The family had been prominent in Calderdale since the 16th century, holding estates at Hebden Bridge, Rishworth, Thornhill and Elland, and the lordships of the manors of Ovenden, Skircoat and Elland (now sold).
Lord Savile never married. He enjoyed attending the House of Lords, of which he was a member for 60 years, until hereditary peers were unseated in 1999.
In 1939 the family made Walshaw Lodge above Hebden Bridge, their permanent residence after the family mansion at Rufford Abbey, Notts, was sold.
During the Second World War Lord Savile was a captain in the Duke of Wellington's Regiment and later attached to the 1st Battalion the Lincoln-shire Regiment, which saw service in Burma during the campaigns of 1943 and 1944.
After being demobbed he bought Gryce Hall, Shelley, near Huddersfield, to serve as the principal family seat, Walshaw being reserved as a shooting lodge.
He was a keen shooter of grouse and opposed wind farms on his land.

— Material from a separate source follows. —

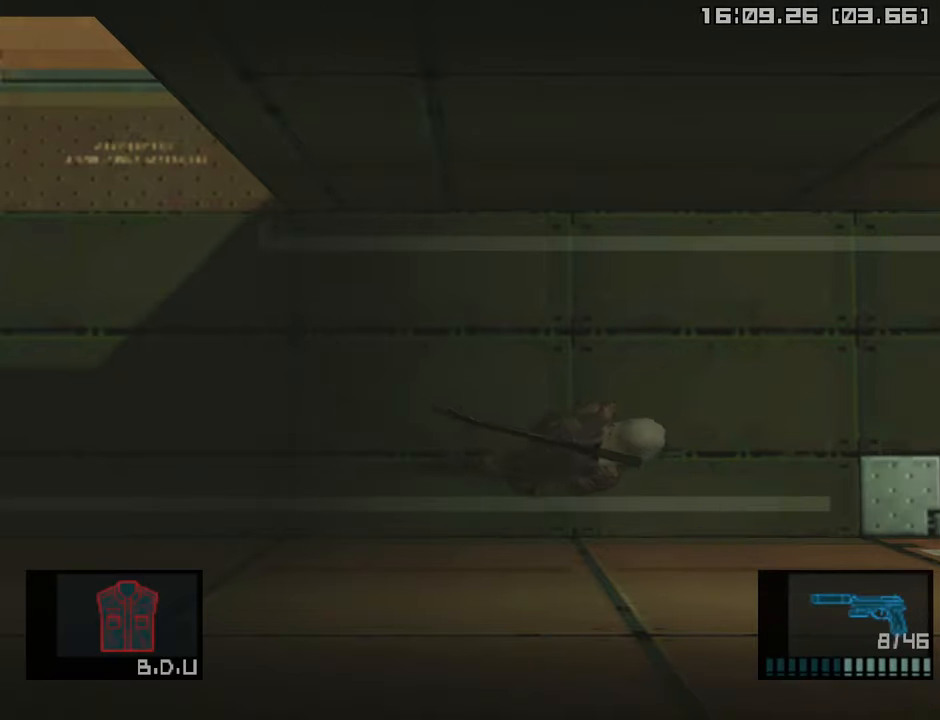
{"buttons": [], "left_stick": "right", "right_stick": "center", "events": []}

He served for many years as a magistrate in the Dewsbury area.
In 1866 Lord Savile's great-uncle, Captain Henry Savile of Rufford Abbey, sold Skircoat Moor – then valued at about 40,000 – to Halifax Corporation for the nominal sum of 100, on condition the corporation took action to alleviate smoke pollution in the town.
In recognition of the captain's generosity, the moor was renamed Savile Park.
He also gave large areas of Hardcastle Crags to the National Trust in 1950 and in 1960 gave Popples Common and adjacent moorland near Heptonstall to Hepton Rural District Council.
A devout Anglican, Lord Savile worshipped for over 60 years at Emley Parish Church, of which he was patron.
At 11am on July 17 there will be a service of thanksgiving at Thornhill Parish Church.
His heir is his nephew, John Anthony Thornhill Lumley-Savile, who lives in Cornwall.